Provided data:
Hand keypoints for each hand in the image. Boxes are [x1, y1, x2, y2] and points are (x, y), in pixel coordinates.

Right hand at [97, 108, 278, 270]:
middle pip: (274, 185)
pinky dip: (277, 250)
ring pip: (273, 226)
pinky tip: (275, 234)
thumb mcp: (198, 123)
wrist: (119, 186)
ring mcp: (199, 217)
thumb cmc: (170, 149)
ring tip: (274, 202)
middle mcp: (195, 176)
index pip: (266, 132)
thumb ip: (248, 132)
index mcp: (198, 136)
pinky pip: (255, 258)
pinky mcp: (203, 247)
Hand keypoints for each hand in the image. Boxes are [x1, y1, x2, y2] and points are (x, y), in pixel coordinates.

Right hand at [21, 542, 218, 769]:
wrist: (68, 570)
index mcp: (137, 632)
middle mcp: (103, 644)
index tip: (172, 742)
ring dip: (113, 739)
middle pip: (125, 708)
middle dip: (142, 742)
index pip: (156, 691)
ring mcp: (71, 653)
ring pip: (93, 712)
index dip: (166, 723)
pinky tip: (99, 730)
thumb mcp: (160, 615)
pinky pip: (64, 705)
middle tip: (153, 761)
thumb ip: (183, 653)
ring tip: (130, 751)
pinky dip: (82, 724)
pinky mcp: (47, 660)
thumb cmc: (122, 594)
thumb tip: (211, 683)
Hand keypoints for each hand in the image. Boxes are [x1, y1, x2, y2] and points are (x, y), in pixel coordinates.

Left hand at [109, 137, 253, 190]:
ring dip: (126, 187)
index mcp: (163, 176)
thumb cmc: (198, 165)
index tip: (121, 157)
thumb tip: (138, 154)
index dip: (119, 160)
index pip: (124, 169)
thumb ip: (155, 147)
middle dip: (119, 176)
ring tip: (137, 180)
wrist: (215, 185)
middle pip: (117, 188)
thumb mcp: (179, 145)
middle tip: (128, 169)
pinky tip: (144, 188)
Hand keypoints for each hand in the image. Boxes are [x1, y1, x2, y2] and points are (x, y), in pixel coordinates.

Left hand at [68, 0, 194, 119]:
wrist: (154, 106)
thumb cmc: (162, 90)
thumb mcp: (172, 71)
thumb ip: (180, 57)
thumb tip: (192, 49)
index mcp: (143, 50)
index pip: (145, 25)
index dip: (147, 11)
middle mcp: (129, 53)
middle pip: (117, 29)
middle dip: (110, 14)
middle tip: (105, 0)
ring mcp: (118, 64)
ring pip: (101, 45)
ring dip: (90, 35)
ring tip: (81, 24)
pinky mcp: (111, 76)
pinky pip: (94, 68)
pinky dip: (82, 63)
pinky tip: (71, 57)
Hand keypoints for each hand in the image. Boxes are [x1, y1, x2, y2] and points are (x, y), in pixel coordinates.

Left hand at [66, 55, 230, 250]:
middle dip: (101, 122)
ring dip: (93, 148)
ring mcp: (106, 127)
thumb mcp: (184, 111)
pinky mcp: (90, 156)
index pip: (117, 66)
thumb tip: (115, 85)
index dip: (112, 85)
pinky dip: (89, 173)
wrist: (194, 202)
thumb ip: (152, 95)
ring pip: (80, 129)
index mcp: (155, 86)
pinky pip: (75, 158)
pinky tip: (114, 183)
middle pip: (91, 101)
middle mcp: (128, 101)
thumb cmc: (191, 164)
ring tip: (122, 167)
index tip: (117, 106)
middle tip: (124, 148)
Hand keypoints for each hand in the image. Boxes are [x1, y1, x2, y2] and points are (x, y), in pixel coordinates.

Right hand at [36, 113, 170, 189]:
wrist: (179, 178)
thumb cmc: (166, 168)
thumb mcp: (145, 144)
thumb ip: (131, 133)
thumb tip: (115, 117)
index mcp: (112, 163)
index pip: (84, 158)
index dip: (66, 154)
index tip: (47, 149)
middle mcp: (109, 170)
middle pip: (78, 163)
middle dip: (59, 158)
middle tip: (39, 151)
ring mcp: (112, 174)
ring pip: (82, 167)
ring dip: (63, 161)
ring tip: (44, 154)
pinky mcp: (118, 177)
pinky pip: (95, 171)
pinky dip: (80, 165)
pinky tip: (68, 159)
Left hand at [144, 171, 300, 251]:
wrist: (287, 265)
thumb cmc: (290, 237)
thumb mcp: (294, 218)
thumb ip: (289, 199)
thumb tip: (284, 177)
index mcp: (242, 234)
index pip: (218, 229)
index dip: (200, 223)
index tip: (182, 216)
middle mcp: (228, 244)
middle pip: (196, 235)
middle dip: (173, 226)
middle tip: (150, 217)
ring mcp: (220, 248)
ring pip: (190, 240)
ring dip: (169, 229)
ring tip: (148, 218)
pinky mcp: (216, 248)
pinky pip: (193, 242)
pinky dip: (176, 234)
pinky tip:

Your instructions:
A word-for-word copy of the data is what should be returned.

Solution:
Hand keypoints for each hand in the image. Boxes are [x1, y1, x2, y2] and points are (x, y), in pixel coordinates.

Right hand at [97, 108, 278, 270]:
middle pip: (274, 185)
pinky dip: (277, 250)
ring pip: (273, 226)
pinky tip: (275, 234)
thumb mcp: (198, 123)
wrist: (119, 186)
ring mcp: (199, 217)
thumb cmc: (170, 149)
ring tip: (274, 202)
middle mcp: (195, 176)
index pip: (266, 132)
thumb ip: (248, 132)
index mcp: (198, 136)
pinky pip: (255, 258)
pinky mcp: (203, 247)
Hand keypoints for each hand in the image. Boxes are [x1, y1, x2, y2] and points are (x, y), in pixel coordinates.

Right hand at [21, 542, 218, 769]:
wrist: (68, 570)
index mcp: (137, 632)
middle mcp: (103, 644)
index tip: (172, 742)
ring dip: (113, 739)
middle pip: (125, 708)
middle dip: (142, 742)
index pip: (156, 691)
ring mcp: (71, 653)
ring pip: (93, 712)
index dip: (166, 723)
pinky tip: (99, 730)
thumb mcp: (160, 615)
pinky pip: (64, 705)
middle tip: (153, 761)
thumb ip: (183, 653)
ring tip: (130, 751)
pinky dip: (82, 724)
pinky mcp: (47, 660)
thumb cmc: (122, 594)
thumb tip: (211, 683)
Hand keypoints for each hand in the image. Boxes are [x1, y1, x2, y2] and points are (x, y), in pixel coordinates.

Left hand at [109, 137, 253, 190]:
ring dip: (126, 187)
index mcp: (163, 176)
thumb cmc: (198, 165)
index tip: (121, 157)
thumb tip: (138, 154)
index dip: (119, 160)
index pip: (124, 169)
thumb ip: (155, 147)
middle dip: (119, 176)
ring tip: (137, 180)
wrist: (215, 185)
middle pip: (117, 188)
thumb mcp: (179, 145)
middle tip: (128, 169)
pinky tip: (144, 188)
Hand keypoints for each hand in the image. Boxes are [x1, y1, x2, y2] and points are (x, y), in pixel coordinates.

Left hand at [68, 0, 194, 119]:
wrist: (154, 106)
thumb cmc: (162, 90)
thumb mcp: (172, 71)
thumb ip: (180, 57)
thumb tip: (192, 49)
index mcp: (143, 50)
index pip: (145, 25)
index dip: (147, 11)
middle mcp: (129, 53)
middle pip: (117, 29)
middle dip: (110, 14)
middle tip: (105, 0)
ring mcp: (118, 64)
ring pip: (101, 45)
ring dip: (90, 35)
ring tip: (81, 24)
pinky mcp: (111, 76)
pinky pip: (94, 68)
pinky dip: (82, 63)
pinky tip: (71, 57)
Hand keypoints for each hand in the image. Boxes are [x1, y1, x2, y2] and points are (x, y), in pixel coordinates.

Left hand at [66, 55, 230, 250]:
middle dip: (101, 122)
ring dip: (93, 148)
ring mcp: (106, 127)
thumb mcp: (184, 111)
pinky mcp: (90, 156)
index pip: (117, 66)
thumb tip: (115, 85)
index dip: (112, 85)
pinky dip: (89, 173)
wrist: (194, 202)
thumb ip: (152, 95)
ring pip: (80, 129)
index mcp: (155, 86)
pinky pip: (75, 158)
pinky tip: (114, 183)
middle pip: (91, 101)
middle mcp: (128, 101)
thumb cmc: (191, 164)
ring tip: (122, 167)
index tip: (117, 106)
middle tip: (124, 148)
Hand keypoints for each hand in the image. Boxes are [x1, y1, x2, y2] and points are (x, y), in pixel coordinates.

Right hand at [36, 113, 170, 189]:
wrist: (179, 178)
thumb cmc: (166, 168)
thumb mcp: (145, 144)
thumb ip: (131, 133)
thumb tip: (115, 117)
index mcp: (112, 163)
index pip: (84, 158)
index dip: (66, 154)
index tip: (47, 149)
middle mcp: (109, 170)
middle pip: (78, 163)
middle dip: (59, 158)
middle tip: (39, 151)
ring mcp: (112, 174)
ring pip: (82, 167)
ring dip: (63, 161)
ring tip: (44, 154)
pinky mcp: (118, 177)
pinky pip: (95, 171)
pinky dip: (80, 165)
pinky tip: (68, 159)
Left hand at [144, 171, 300, 251]:
wrist: (287, 265)
thumb cmc: (290, 237)
thumb mcp: (294, 218)
thumb ip: (289, 199)
thumb tip: (284, 177)
index mcp: (242, 234)
index pip: (218, 229)
index dip: (200, 223)
index tip: (182, 216)
middle mcp: (228, 244)
middle pip: (196, 235)
middle dip: (173, 226)
middle tip: (150, 217)
ring mcp: (220, 248)
ring pip: (190, 240)
ring dip: (169, 229)
ring tip: (148, 218)
pinky mcp: (216, 248)
pinky pip: (193, 242)
pinky dip: (176, 234)
pinky tip:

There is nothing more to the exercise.